At pumpkin season, we highlight what may be Maryland’s least well known – and perhaps most controversial –National Historic Landmark:  Whittaker Chambers Farm in Carroll County. 

The Whittaker Chambers Farm is nationally significant as the home of Whittaker Chambers, a pivotal figure in mid-20th century American political history. A former Communist turned conservative and Time magazine editor, Chambers startled the nation in 1948 with disclosures that Alger Hiss, a former State Department official and pillar of the prevailing liberal establishment, had also been an active Communist engaged in espionage in the 1930s. In a highly publicized episode at his farm on December 2, 1948, Chambers retrieved from a hollowed-out pumpkin and turned over to Congressional investigators microfilmed copies of secret State Department documents that he said Hiss had given him for passage to a Soviet agent. Following two dramatic trials at which Chambers was the principal government witness, Hiss was convicted of perjury on January 20, 1950, and imprisoned for denying this activity before a grand jury. Back at his farm, Chambers wrote Witness, a best-selling autobiography published in 1952 that portrayed in stark terms the contemporary struggle between Communism and freedom.

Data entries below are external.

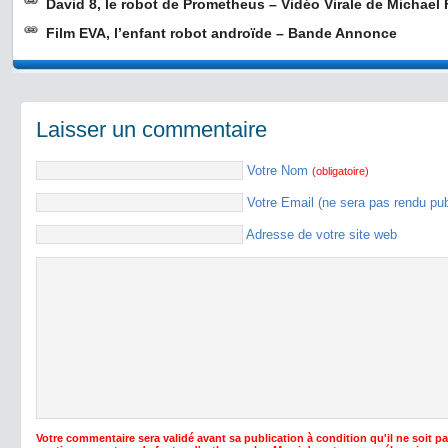
David 8, le robot de Prometheus – Vidéo Virale de Michael
Film EVA, l’enfant robot androïde – Bande Annonce
Laisser un commentaire
Votre Nom
(obligatoire)
Votre Email (ne sera pas rendu pu
Adresse de votre site web
Votre commentaire sera validé avant sa publication à condition qu'il ne soit p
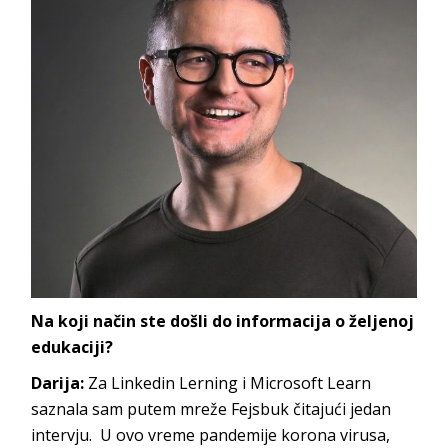
Na koji način ste došli do informacija o željenoj
edukaciji?
Darija:
Za Linkedin Lerning i Microsoft Learn
saznala sam putem mreže Fejsbuk čitajući jedan
intervju. U ovo vreme pandemije korona virusa,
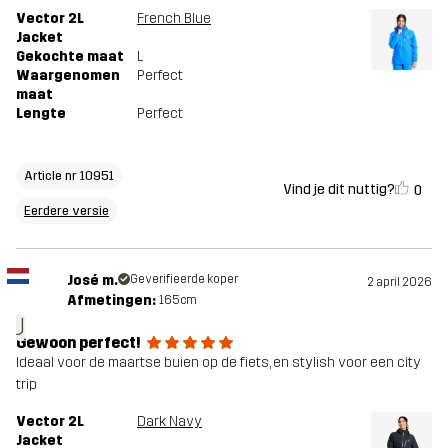
Vector 2L
French Blue
Jacket
Gekochte maat
L
Waargenomen
Perfect
maat
Lengte
Perfect
Article nr 10951
Vind je dit nuttig?
0
Eerdere versie
José m.
Geverifieerde koper
2 april 2026
Afmetingen:
165cm
J
Gewoon perfect!
Ideaal voor de maartse buien op de fiets, en stylish voor een city
trip
Vector 2L
Dark Navy
Jacket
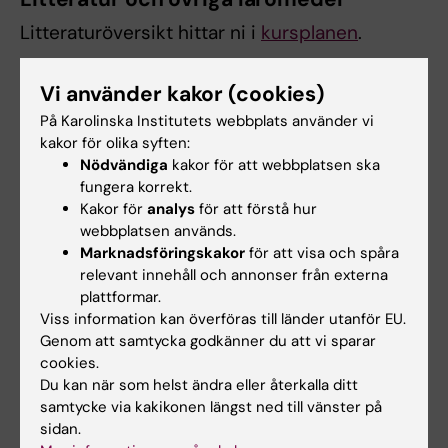
Litteraturöversikt hittar ni i
kursplanen
.
Vi använder kakor (cookies)
Kursutvärdering
På Karolinska Institutets webbplats använder vi
kakor för olika syften:
Nödvändiga
kakor för att webbplatsen ska
fungera korrekt.
Kontaktuppgifter
Kakor för
analys
för att förstå hur
webbplatsen används.
Marknadsföringskakor
för att visa och spåra
Sara Haile
relevant innehåll och annonser från externa
Kursansvarig
plattformar.
Viss information kan överföras till länder utanför EU.
E-post:
Genom att samtycka godkänner du att vi sparar
sara.haile@ki.se
cookies.
Du kan när som helst ändra eller återkalla ditt
samtycke via kakikonen längst ned till vänster på
sidan.
Eva Kristina Alm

At the time of its proposed designation in 1988, Chambers’ revelation had taken place less than fifty years earlier, counter to the National Park Service’s policy for arm’s-length evaluation of historical events.  This irregularity, coupled with concerns about the property’s integrity (the pumpkin patch had been partially paved, and the farmhouse demolished), and discomfort with a potential appearance of partisanship (the designation had been initiated by then-Secretary of the Interior Donald P. Hodel, in response to President Reagan’s expressed admiration for Chambers), gave reviewers pause.  Ultimately, the NPS review committee and the Maryland State Historic Preservation Officer recommended designation. The National Park System Advisory Board – an ad-hoc committee of citizens appointed by the Secretary of the Interior – chose not to endorse the nomination, but their recommendation was not binding. Secretary Hodel’s May 17, 1988 action designating the Whittaker Chambers Farm a National Historic Landmark continued to draw criticism from preservationists and the public for some time.